Once I had about 10 months of sobriety under my belt, I knew I needed to continue in therapy as I was graduating from intensive outpatient therapy.  I knew alcoholism was just one of my abuses and I needed to move on to the next “disorder”, to “recover” from.  It will be way more difficult than getting and staying sober, it is a dysfunction I have lived with probably since I was 16 years old.  I am driving the struggle bus on this one!  I decided to tackle my eating problems.  I have struggled with weight for years and obesity is in my genetics.  I have participated in every diet ever created, I have binged, purged and restricted myself.  I have f*cked up any possibility of having a healthy relationship with food. I even had weight loss surgery in the summer of 2013 and kept 90 pounds off,  until I started intensive outpatient therapy and started to live a sober life.  In this year of sobriety I have gained 45 of that 90 back.  I went right back to eating out of control. I have stretched my surgically modified stomach and ruined $30gs plus of surgery. Weight loss surgery does not magically make and keep you at a healthy weight- it truly is only a tool.  This past year, I replaced all the alcohol sugars with dessert sugars.  And I became sedentary because getting sober, for me was exhausting and depressing, so exercise took a back seat.  Bing, Bang, Boom, I am XL again. It is very scary and very upsetting but I am hopeful that my intensive disordered eating therapy will get me to a point to have a healthier relationship (a normal) with food.  I want to be at a healthy weight and active again, I am hoping this new path in therapy will get me there.

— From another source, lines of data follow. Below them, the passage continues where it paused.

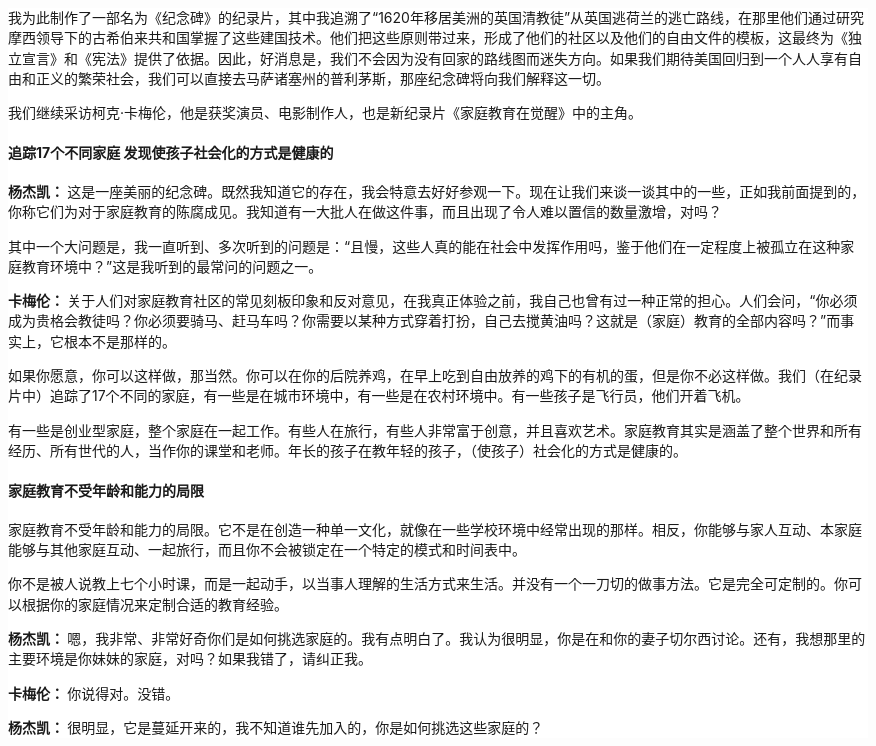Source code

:  我为此制作了一部名为《纪念碑》的纪录片，其中我追溯了“1620年移居美洲的英国清教徒”从英国逃荷兰的逃亡路线，在那里他们通过研究摩西领导下的古希伯来共和国掌握了这些建国技术。他们把这些原则带过来，形成了他们的社区以及他们的自由文件的模板，这最终为《独立宣言》和《宪法》提供了依据。因此，好消息是，我们不会因为没有回家的路线图而迷失方向。如果我们期待美国回归到一个人人享有自由和正义的繁荣社会，我们可以直接去马萨诸塞州的普利茅斯，那座纪念碑将向我们解释这一切。
</p>
<p>
 我们继续采访柯克‧卡梅伦，他是获奖演员、电影制作人，也是新纪录片《家庭教育在觉醒》中的主角。
</p>
<h4>
 追踪17个不同家庭 发现使孩子社会化的方式是健康的
</h4>
<p>
 <strong>
  杨杰凯：
 </strong>
 这是一座美丽的纪念碑。既然我知道它的存在，我会特意去好好参观一下。现在让我们来谈一谈其中的一些，正如我前面提到的，你称它们为对于家庭教育的陈腐成见。我知道有一大批人在做这件事，而且出现了令人难以置信的数量激增，对吗？
</p>
<p>
 其中一个大问题是，我一直听到、多次听到的问题是：“且慢，这些人真的能在社会中发挥作用吗，鉴于他们在一定程度上被孤立在这种家庭教育环境中？”这是我听到的最常问的问题之一。
</p>
<p>
 <strong>
  卡梅伦：
 </strong>
 关于人们对家庭教育社区的常见刻板印象和反对意见，在我真正体验之前，我自己也曾有过一种正常的担心。人们会问，“你必须成为贵格会教徒吗？你必须要骑马、赶马车吗？你需要以某种方式穿着打扮，自己去搅黄油吗？这就是（家庭）教育的全部内容吗？”而事实上，它根本不是那样的。
</p>
<p>
 如果你愿意，你可以这样做，那当然。你可以在你的后院养鸡，在早上吃到自由放养的鸡下的有机的蛋，但是你不必这样做。我们（在纪录片中）追踪了17个不同的家庭，有一些是在城市环境中，有一些是在农村环境中。有一些孩子是飞行员，他们开着飞机。
</p>
<p>
 有一些是创业型家庭，整个家庭在一起工作。有些人在旅行，有些人非常富于创意，并且喜欢艺术。家庭教育其实是涵盖了整个世界和所有经历、所有世代的人，当作你的课堂和老师。年长的孩子在教年轻的孩子，（使孩子）社会化的方式是健康的。
</p>
<h4>
 家庭教育不受年龄和能力的局限
</h4>
<p>
 家庭教育不受年龄和能力的局限。它不是在创造一种单一文化，就像在一些学校环境中经常出现的那样。相反，你能够与家人互动、本家庭能够与其他家庭互动、一起旅行，而且你不会被锁定在一个特定的模式和时间表中。
</p>
<p>
 你不是被人说教上七个小时课，而是一起动手，以当事人理解的生活方式来生活。并没有一个一刀切的做事方法。它是完全可定制的。你可以根据你的家庭情况来定制合适的教育经验。
</p>
<p>
 <strong>
  杨杰凯：
 </strong>
 嗯，我非常、非常好奇你们是如何挑选家庭的。我有点明白了。我认为很明显，你是在和你的妻子切尔西讨论。还有，我想那里的主要环境是你妹妹的家庭，对吗？如果我错了，请纠正我。
</p>
<p>
 <strong>
  卡梅伦：
 </strong>
 你说得对。没错。
</p>
<p>
 <strong>
  杨杰凯：
 </strong>
 很明显，它是蔓延开来的，我不知道谁先加入的，你是如何挑选这些家庭的？
</p>
<p>
 <strong>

I have been going to therapy and nutritional counseling for a few weeks now.  I have completely gained more weight since.  While I have been working very hard in therapy for my shame issues, doing all the homework and then some, I have been doing very little for my nutrition therapy.  I try, I really try.  But working on shame while having no “crutch” (like wine and yummy fatty sugary goods) is VERY difficult.  But I am trying.  Hence this blog.  I need to have a bigger tool in my CBT box, and I think I will try this.  I believe it will give me focus and make me more accountable if I write it all out.

I will be genuine and raw.  I have to strip all the onion layers away. I truly believe that is the only way I will get back to “ME” (well me minus all the onion layers actively covering me up).